Il terreno arido e silenzioso dell’Oromia; rami di alberi scheletrici che si protendono verso il cielo grigio; mandrie di capre e cammelli che avanzano in cerca di vita. In cerca d’acqua.
Così inizia The Well (Il pozzo), documentario proiettato in anteprima, non casualmente, in questi giorni a Roma. Il film mostra la dura vita dei Borana nel villaggio di Erder, nella regione di Oromia: questa tribù africana, tutt’altro che sprovveduta e incolta, è stata in grado di tramandare e conservare per secoli un’antica sapienza che sopravvive, con difficoltà, tutt’oggi: scavare a mano pozzi profondi decine di metri per raggiungere l’acqua. E intorno all’acqua ruota tutta la loro vita: l’aba erega (il guardiano del pozzo) spiega alle telecamere come lui sia il responsabile di ciò che accade nel pozzo. C’è una rigida gerarchia da rispettare, se si vuol bere. Sono tassativamente vietati litigi e baruffe presso il pozzo. Pena: il sacrificio di uno dei capi di bestiame. E anche il bestiame, per i Borana è tutto. Ma i cambiamenti climatici ritardano l’arrivo delle piogge, e gli animali muoiono. I giovani emigrano verso le città. Gli aiuti umanitari sono presenti, ma non sono poi in grado di smaltire cumuli di spazzatura che si disperdono in tutto il deserto. In questo contesto di generale degrado socio-culturale, i Borana hanno conservata integra una verità che l’uomo occidentale stenta a comprendere: l’acqua è un bene di tutti. Non si può commerciare con l’acqua, tutti hanno diritto di bere. Ed è per questo che continuano a sopravvivere i pozzi cantanti: ogni mattina diversi uomini si tuffano nel pozzo, suddiviso in tre o quattro livelli – piani, se vogliamo – e, con l’aiuto di secchi di plastica, trasportano l’acqua in una vasca dove gli animali possono dissetarsi. Il duro lavoro è allietato da antiche canzoni che aiutano gli uomini a tenere ritmo, quando il sole arroventa e la fame è tanta. I Borana, nonostante vivano in una delle regioni più aride della terra, non negano l’acqua a nessuno: se i pozzi dei clan loro vicini vengono chiusi o intasati da cedimenti del terreno, i Borana permettono agli sventurati di attingere l’acqua dai propri pozzi. Basta che l’aba erega sia avvisato col giusto anticipo. Dissetarsi dal pozzo senza permesso, equivale a commettere uno stupro: in entrambi i casi una violazione. Di pari gravità.

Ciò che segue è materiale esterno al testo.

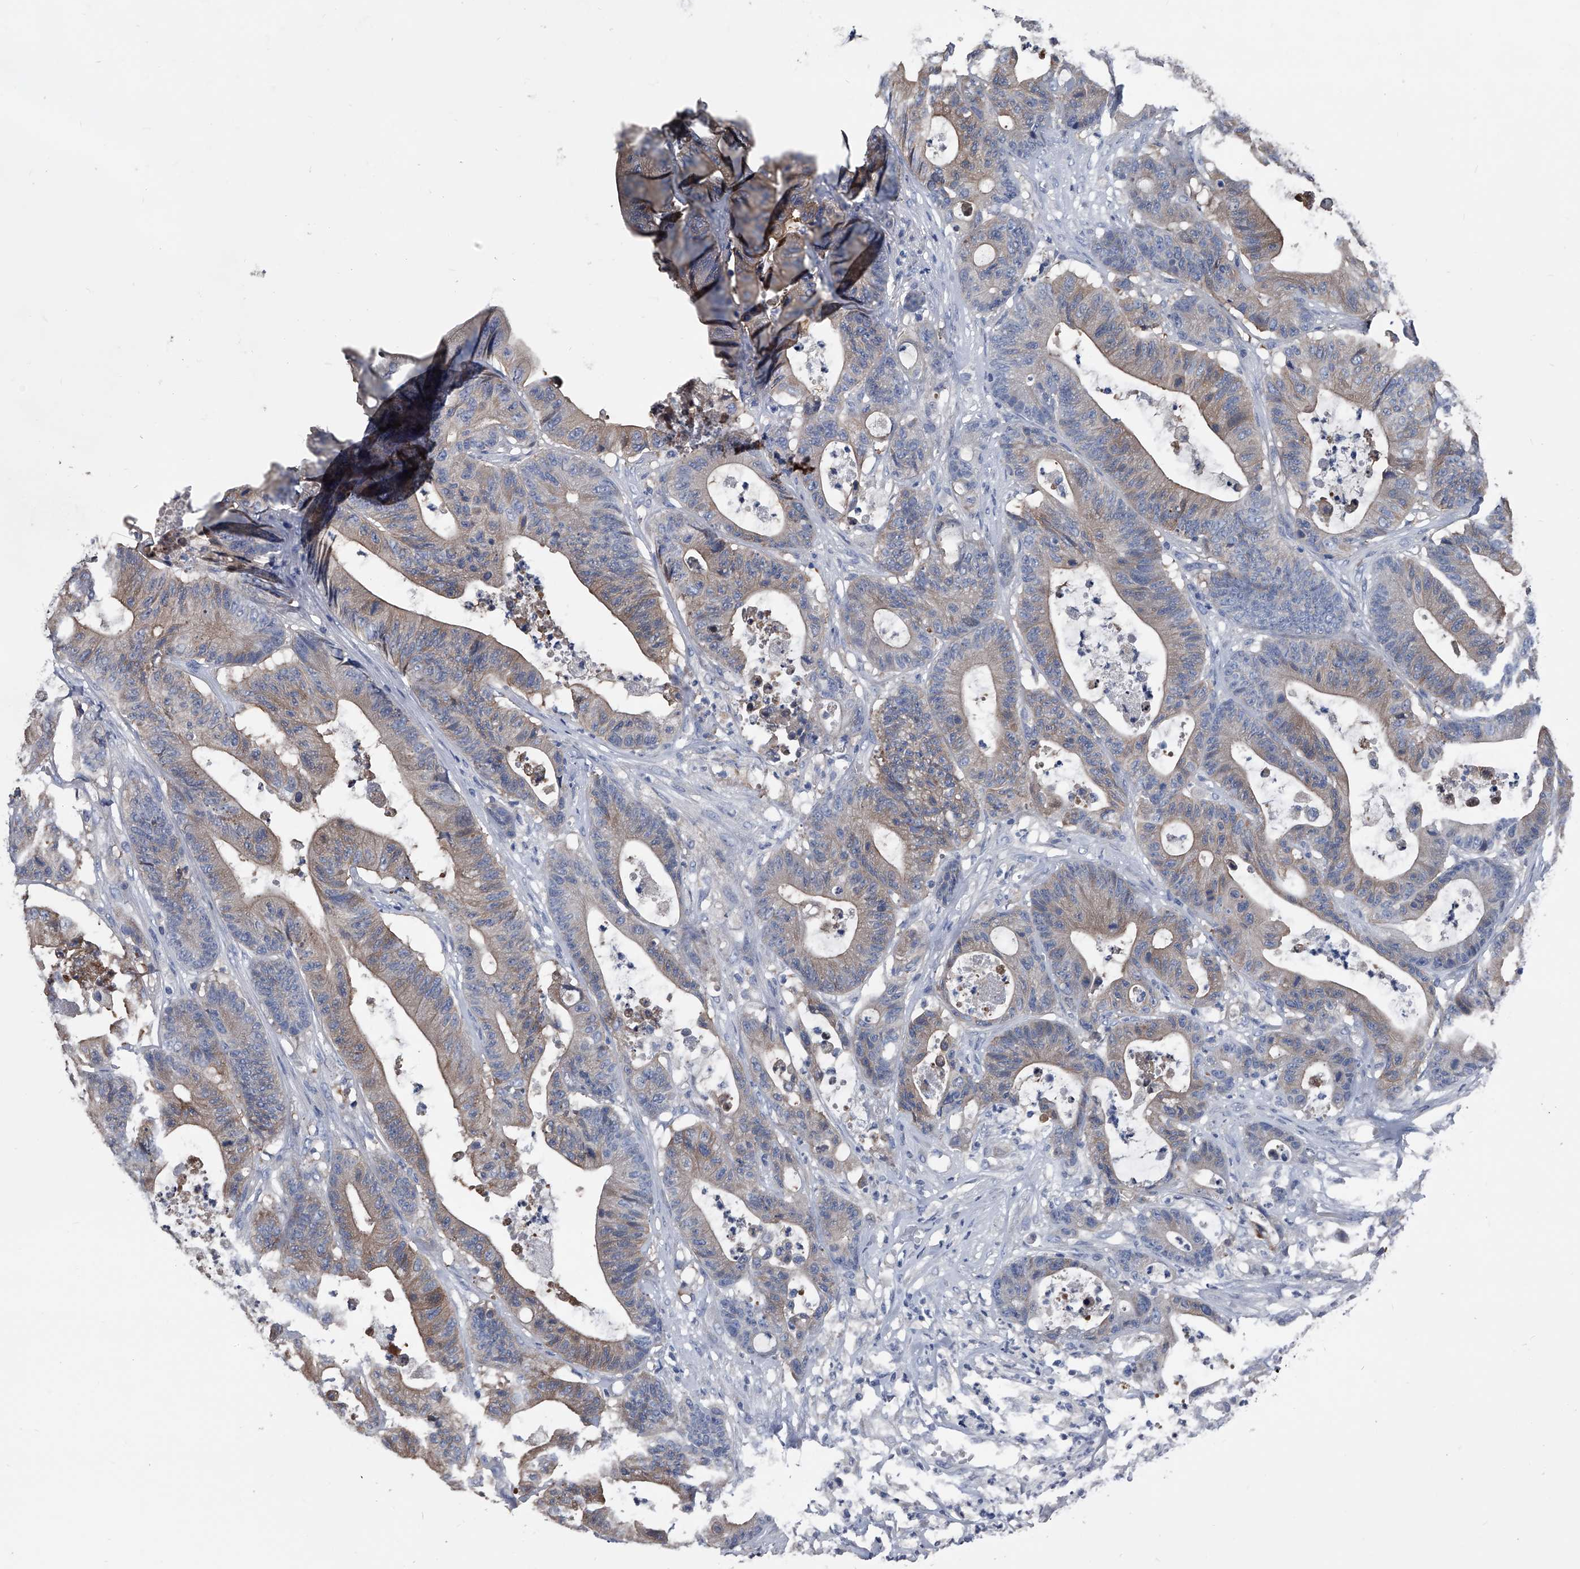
{"staining": {"intensity": "weak", "quantity": "25%-75%", "location": "cytoplasmic/membranous"}, "tissue": "colorectal cancer", "cell_type": "Tumor cells", "image_type": "cancer", "snomed": [{"axis": "morphology", "description": "Adenocarcinoma, NOS"}, {"axis": "topography", "description": "Colon"}], "caption": "Tumor cells show low levels of weak cytoplasmic/membranous positivity in about 25%-75% of cells in human adenocarcinoma (colorectal). Nuclei are stained in blue.", "gene": "KIF13A", "patient": {"sex": "female", "age": 84}}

Da una parte, i pozzi cantanti. Dall’altra, i pozzi meccanici alimentati a benzina che trasportano in superficie, su apposite carrucole, l’acqua sufficiente. Il lato positivo è che, coi pozzi meccanici, c’è una minore contaminazione (nei pozzi cantanti, gli uomini si immergono nell’acqua che poi andranno a bere); il lato negativo, è che i pozzi meccanici costano. E dietro si sviluppa spesso e volentieri un vero e proprio business: attraverso la corruzione, il denaro speso per azionare il pozzo meccanico sparisce, e così non si può acquistare benzina che rimetta in funzione il pozzo. Ai Borana non piace bere da questi pozzi “capitalisti”, ma, quando si ha sete, va bene tutto.
Mentre in tutto il mondo sono in atto interventi per un controllo privato delle risorsi idriche e l’accesso all’acqua potabile non è ancora considerato un diritto fondamentale dell’Uomo, i Borana meritano una particolare attenzione per la loro straordinaria capacità di garantire un accesso generale e indiscriminato ai loro pozzi in uno dei luoghi più inospitali della terra abitata.